McGibbon’s account is bolstered by access to McIntosh’s papers, among others, giving fresh insights into New Zealand’s attitudes to significant events such as the partition of Palestine, the Korean War, and the Anglo-French-Israeli seizure of the Suez Canal. The opinions of officials often clashed with those of politicians, who held pro-British sympathies long after the diplomats had moved on to supporting US views.

By 1963, the Department of External Affairs had risen in status and power as New Zealand grappled with the implications of the UK joining the European Common Market and negotiated the Nafta with Australia. The department, which became a ministry in 1970, then had a staff of 260 compared with 30 in the PM’s office.

Norman Kirk’s election to power was partly based on foreign policy issues.

The political pendulum moved again with the election of Norman Kirk in 1972. Labour Party members were fired up by opposition to the Vietnam War, apartheid in South Africa, and nuclear weapons.  Foreign policy was, and still is, a strong motivating force on the anti-capitalist Left. The department was under pressure to change direction. Major milestones included the recognition of communist China and a show of military force against French testing in the Pacific.

McGibbon discloses that Frank Corner, a senior diplomat who headed both external affairs and the PM’s office until their separation in 1975, had suggested such an action years earlier. It had been rejected but was taken up enthusiastically by the Kirk government.

David Lange with rugby officials when African nations threatened sports boycotts. Chris Laidlaw, at left, headed a short-lived embassy at Harare, Zimbabwe. Photo: Ian McGibbon.

Elite ‘mandarins’

The 1980s found the diplomats at odds with Sir Robert Muldoon and Lange, both populists who considered the service as elitist ‘mandarins’. The habit of politicians denigrating the foreign service did not stop them from using it to reward their kind. Prime Ministers such as Sir Wallace (Bill) Rowling and Jim Bolger became ambassadors or high commissioners and the practice continues to this day. A talented exception was Mike Moore becoming head of the World Trade Organisation.

Bill Rowling was among prime ministers who accepted diplomatic posts. Here he is at a promotional pavilion in the US. Photo: Ian McGibbon.

Despite these differences, the ministry thrived as overseas posts extended to all points of the globe, often without sufficient economic benefits to justify them. The name underwent a further change, after absorbing the trade commissioner network from the quasi-autonomous NZ Trade and Enterprise in 1988.

Meanwhile, the service had been kept busy by the Rainbow Warrior sinking, in which the French used a threatened trade boycott to free the agents responsible; the Fiji coups that toppled a democratic government; and sporting boycotts from African nations over New Zealand’s rugby ties with South Africa.

Incident-filled chapters on these and many other events are contributed by Diana Morrow, Steven Loveridge, and Hamish McDougall. In his account of the efforts put into gaining access for primary commodities into protected economies, McDougall observes this could have been at the expense of broadening or deepening other diplomatic ties.

Joanna Spratt and Anita Parkins describe the past three decades as the service reaching maturity, with no formal ties to the PM’s office or even having a prime minister in control of the portfolio, though Helen Clark had a long-standing interest in foreign policy.

* **Recorded data**
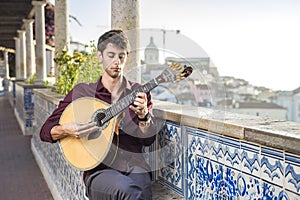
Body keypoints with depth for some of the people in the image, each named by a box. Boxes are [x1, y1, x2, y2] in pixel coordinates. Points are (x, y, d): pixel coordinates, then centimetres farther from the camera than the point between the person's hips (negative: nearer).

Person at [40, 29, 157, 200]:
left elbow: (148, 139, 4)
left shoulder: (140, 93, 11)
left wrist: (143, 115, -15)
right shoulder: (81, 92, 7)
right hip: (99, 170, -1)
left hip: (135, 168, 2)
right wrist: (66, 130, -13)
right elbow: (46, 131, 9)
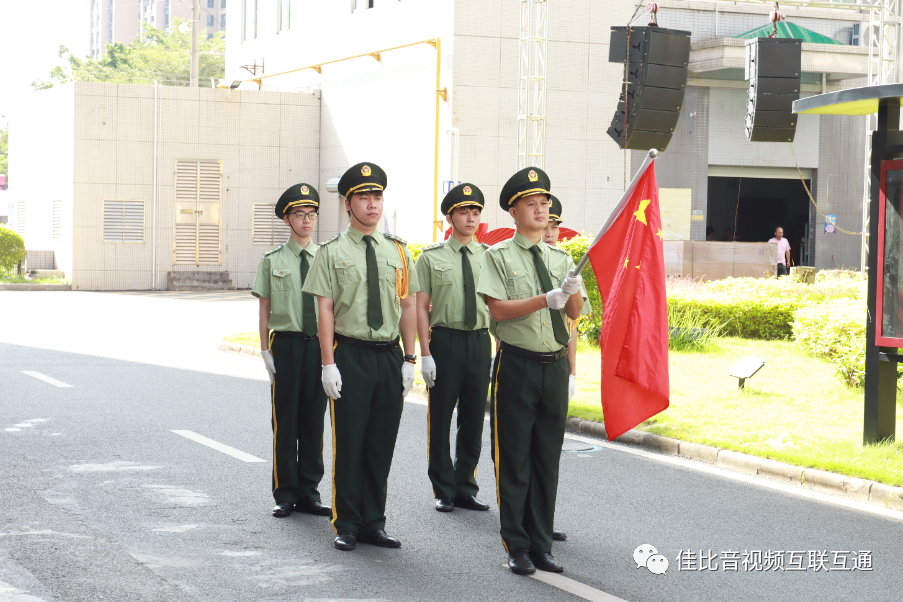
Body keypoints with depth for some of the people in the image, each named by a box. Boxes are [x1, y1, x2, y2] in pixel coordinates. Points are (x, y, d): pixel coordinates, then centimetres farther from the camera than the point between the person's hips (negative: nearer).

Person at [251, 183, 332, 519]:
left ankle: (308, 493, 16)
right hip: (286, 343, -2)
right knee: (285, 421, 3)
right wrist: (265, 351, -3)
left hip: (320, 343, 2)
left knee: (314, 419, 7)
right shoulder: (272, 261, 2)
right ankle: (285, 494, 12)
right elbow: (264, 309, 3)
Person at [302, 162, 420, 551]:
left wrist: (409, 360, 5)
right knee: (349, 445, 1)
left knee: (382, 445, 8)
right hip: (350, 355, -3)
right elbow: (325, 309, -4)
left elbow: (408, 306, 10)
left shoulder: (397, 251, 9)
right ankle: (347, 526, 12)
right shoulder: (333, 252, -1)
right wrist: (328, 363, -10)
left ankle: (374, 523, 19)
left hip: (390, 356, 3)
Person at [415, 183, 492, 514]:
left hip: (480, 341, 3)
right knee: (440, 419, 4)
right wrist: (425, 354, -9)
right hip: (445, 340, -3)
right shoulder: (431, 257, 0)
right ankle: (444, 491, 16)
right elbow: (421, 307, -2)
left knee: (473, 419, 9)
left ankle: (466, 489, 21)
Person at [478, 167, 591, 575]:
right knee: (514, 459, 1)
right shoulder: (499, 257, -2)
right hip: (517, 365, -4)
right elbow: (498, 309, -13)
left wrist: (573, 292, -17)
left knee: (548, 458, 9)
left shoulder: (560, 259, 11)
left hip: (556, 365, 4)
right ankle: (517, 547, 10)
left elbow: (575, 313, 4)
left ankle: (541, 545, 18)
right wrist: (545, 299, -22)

==

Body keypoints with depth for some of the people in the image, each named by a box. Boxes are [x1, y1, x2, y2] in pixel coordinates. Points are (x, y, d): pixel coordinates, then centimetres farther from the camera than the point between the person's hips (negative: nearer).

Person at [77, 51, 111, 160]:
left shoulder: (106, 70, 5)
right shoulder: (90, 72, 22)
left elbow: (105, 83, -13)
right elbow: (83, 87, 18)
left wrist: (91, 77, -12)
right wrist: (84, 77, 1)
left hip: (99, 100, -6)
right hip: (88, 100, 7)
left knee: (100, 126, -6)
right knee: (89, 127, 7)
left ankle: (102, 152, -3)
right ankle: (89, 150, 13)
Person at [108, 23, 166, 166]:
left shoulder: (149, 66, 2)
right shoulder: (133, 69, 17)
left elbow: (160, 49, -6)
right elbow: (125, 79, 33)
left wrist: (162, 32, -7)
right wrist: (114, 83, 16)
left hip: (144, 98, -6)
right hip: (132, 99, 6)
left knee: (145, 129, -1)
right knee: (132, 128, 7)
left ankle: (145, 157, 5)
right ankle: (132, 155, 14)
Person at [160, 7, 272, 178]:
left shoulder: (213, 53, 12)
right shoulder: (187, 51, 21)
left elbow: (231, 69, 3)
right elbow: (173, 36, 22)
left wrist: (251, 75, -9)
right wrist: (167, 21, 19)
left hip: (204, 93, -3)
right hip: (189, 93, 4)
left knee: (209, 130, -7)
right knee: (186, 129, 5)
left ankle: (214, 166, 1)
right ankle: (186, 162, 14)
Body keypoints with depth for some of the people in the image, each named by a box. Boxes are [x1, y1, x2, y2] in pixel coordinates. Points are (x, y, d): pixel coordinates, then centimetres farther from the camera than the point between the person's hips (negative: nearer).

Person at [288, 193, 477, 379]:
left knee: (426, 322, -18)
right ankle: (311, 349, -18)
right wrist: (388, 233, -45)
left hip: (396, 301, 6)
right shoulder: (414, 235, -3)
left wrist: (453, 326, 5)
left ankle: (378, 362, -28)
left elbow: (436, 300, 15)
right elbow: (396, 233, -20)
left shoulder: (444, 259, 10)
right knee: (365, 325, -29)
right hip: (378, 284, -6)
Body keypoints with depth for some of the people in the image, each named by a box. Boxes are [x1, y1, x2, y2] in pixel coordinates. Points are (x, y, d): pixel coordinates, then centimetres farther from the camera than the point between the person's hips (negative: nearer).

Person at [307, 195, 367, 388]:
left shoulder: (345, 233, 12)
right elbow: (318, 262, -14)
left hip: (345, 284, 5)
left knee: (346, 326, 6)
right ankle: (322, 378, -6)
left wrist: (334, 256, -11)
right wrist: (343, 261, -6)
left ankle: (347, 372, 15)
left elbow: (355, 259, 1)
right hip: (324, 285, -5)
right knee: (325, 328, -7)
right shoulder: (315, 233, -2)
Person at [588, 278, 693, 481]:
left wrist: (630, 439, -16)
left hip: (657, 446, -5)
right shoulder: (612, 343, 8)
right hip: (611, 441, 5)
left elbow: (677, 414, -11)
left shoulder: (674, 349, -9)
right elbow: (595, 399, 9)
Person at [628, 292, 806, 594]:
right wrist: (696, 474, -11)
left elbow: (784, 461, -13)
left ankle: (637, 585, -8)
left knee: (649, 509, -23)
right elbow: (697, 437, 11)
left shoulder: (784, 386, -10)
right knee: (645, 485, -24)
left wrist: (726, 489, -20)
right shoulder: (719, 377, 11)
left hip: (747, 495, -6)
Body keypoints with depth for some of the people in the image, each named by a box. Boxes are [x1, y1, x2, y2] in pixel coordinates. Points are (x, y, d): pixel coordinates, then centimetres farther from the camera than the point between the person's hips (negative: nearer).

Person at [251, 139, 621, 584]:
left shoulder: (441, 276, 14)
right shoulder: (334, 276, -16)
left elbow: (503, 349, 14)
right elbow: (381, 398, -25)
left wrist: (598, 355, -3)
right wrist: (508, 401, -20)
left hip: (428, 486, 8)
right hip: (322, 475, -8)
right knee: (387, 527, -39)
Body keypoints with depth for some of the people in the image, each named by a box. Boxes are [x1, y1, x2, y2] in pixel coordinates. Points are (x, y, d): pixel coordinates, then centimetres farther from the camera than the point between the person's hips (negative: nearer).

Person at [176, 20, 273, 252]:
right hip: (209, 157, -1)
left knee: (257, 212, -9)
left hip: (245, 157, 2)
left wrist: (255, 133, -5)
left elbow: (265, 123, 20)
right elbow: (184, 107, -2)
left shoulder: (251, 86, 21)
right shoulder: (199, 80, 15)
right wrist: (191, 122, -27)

* **Exercise 1**
According to the passage on New Zealand's foreign service, how large was the staff of the Department of External Affairs by 1963, and how did it compare with the PM's office?
* **Exercise 2**
State whether each statement agrees with the passage on New Zealand's foreign service, and quote the words that decide it: (a) the department became a ministry in 1970; (b) Norman Kirk was elected in 1975; (c) Mike Moore became head of the World Trade Organisation.

* **Your solution 1**
It had a staff of 260, compared with 30 in the PM's office.

* **Your solution 2**
(a) Yes: "The department, which became a ministry in 1970"
(b) No: "the election of Norman Kirk in 1972"
(c) Yes: "Mike Moore becoming head of the World Trade Organisation"